Biased Estimator for OFDMA
With Vaishnavi Adella (now at Qualcomm, India), Sai Charan Thoutam (now at Qualcomm, India)
Implemented the paper : Biased estimators with adaptive shrinkage targets for orthogonal frequency division multiple access channel estimation
Channel estimation : What and Why of it
- Channel Estimation is the means of characterising channel effects-scattering, fading and power decay
- Can be done using either decision feedback scheme or the known pilot symbols
- Here : Using user specific pilots
- Why is it crucial ?
Huge transmit power spent on it
Incorrect estimates lead to residual cancellation errors
Necessary for high data rates
The unbiased estimators and the scope for biased estimator
- Channel statistics – known
- Estimation methods such as modified least squares require wide band pilots
- Finite or large number of pilots / wide band pilots
- The two-dimensional (2D)-minimum mean square error (2D-MMSE) methods [1, 2] can be applied using the pilots in the RB. However, optimal MMSE estimator requires the knowledge of the channel statistics which are seldom known accurately at the receiver.
- MVUE-Zero bias as constraint and acheive CRLB
- ML estimate is biased in order to reduce the MSE.

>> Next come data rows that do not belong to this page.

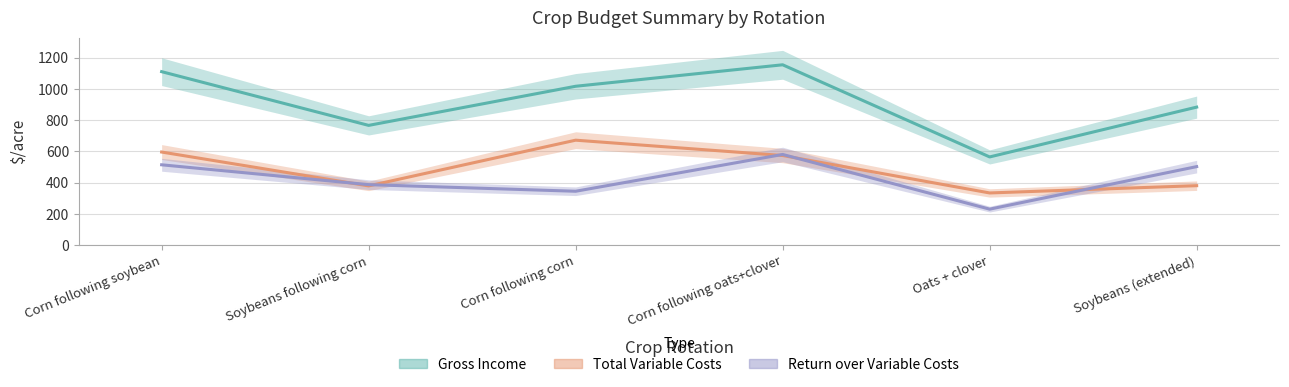

What position from the right is Corn following corn?

4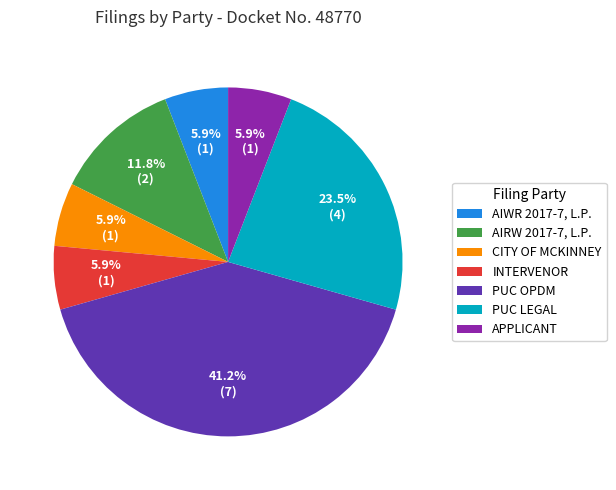

Count the number of slices in the pie.

7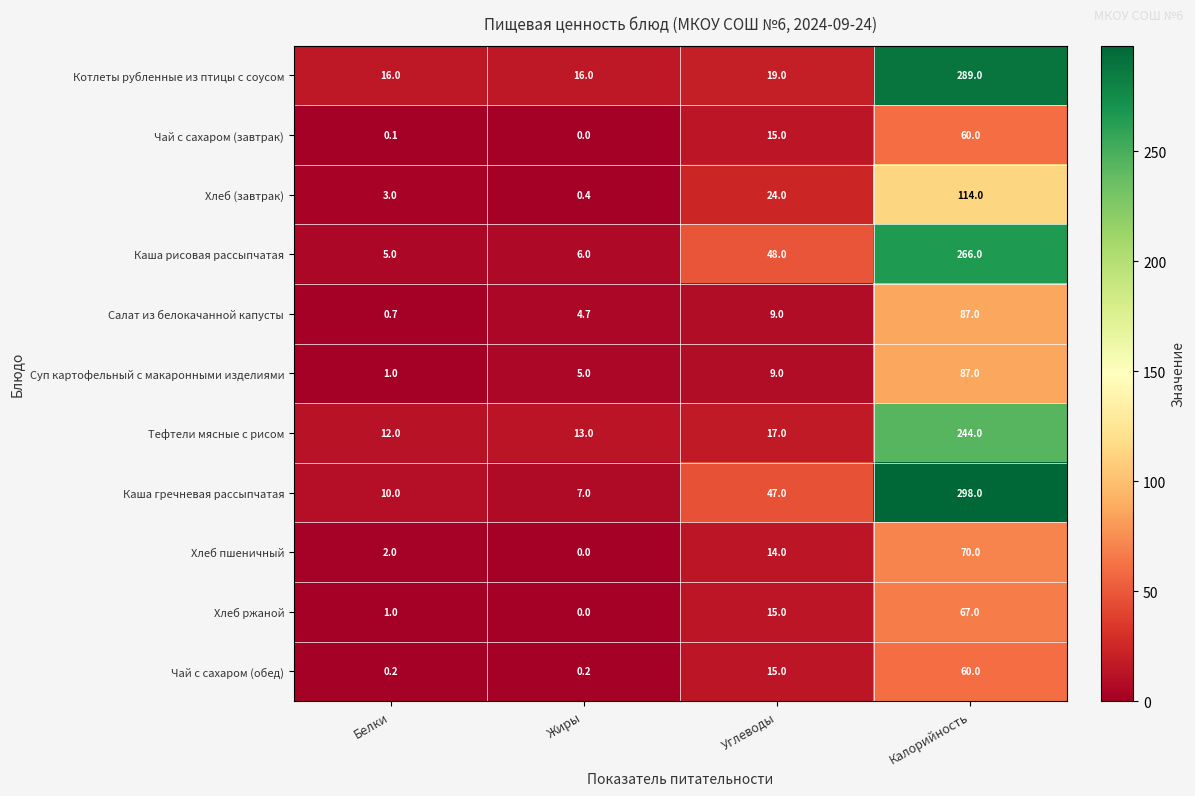

True or false: Каша рисовая рассыпчатая has a value of 26.0 at Углеводы.

False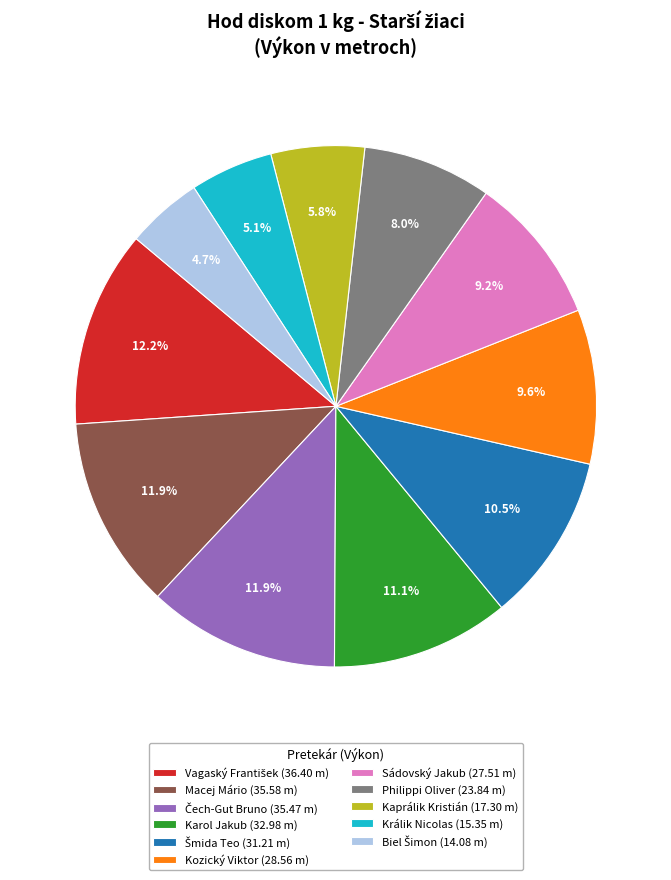

What percentage is the Kaprálik Kristián slice, to the nearest percent?

6%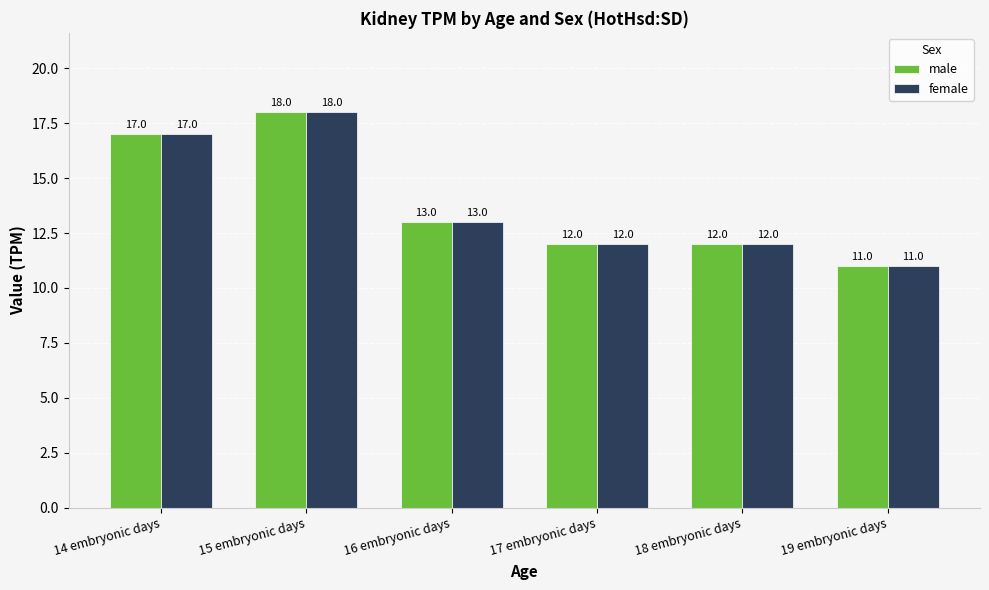

What position from the left is 16 embryonic days?

3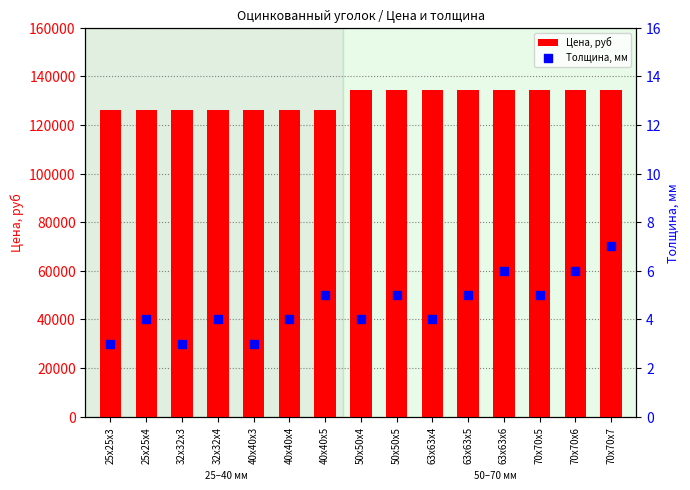

What are all the series names shown in the legend?

Цена, руб, Толщина, мм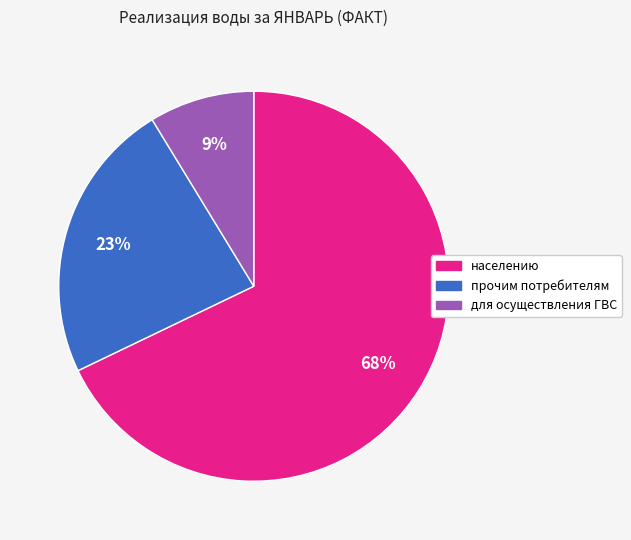

Count the number of slices in the pie.

3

Motivation for JS estimator
- 2D-MMSE can be used when channel statistics is unknown
- Assumption: Ideally band limited and time limited uniform scattering function
Is that even possible ? Google says ‘the only time and band limited signal is zero’. A little more of research and we find: A time limited signal with most of its energy contained in the band is a good approximation for both time and band limited signal.
- 2D-MMSE : Performance degrades if the robust filter has finite number of taps [2]
- JS-estimator used to bridge the gap between robust 2D MMSE and optimal MMSE
Main contribution of the work
- Applying biased estimation techniques for localised CFR estimation
- Adaptively choosing a vector shrinkage target for the biased estimator that best reflects the time–frequency selectivity of the CFR using the aid of multiple hypothesis tests
- Choosing the thresholds for the hypothesis tests such that the probability of incorrect choice of shrinkage targets is bounded.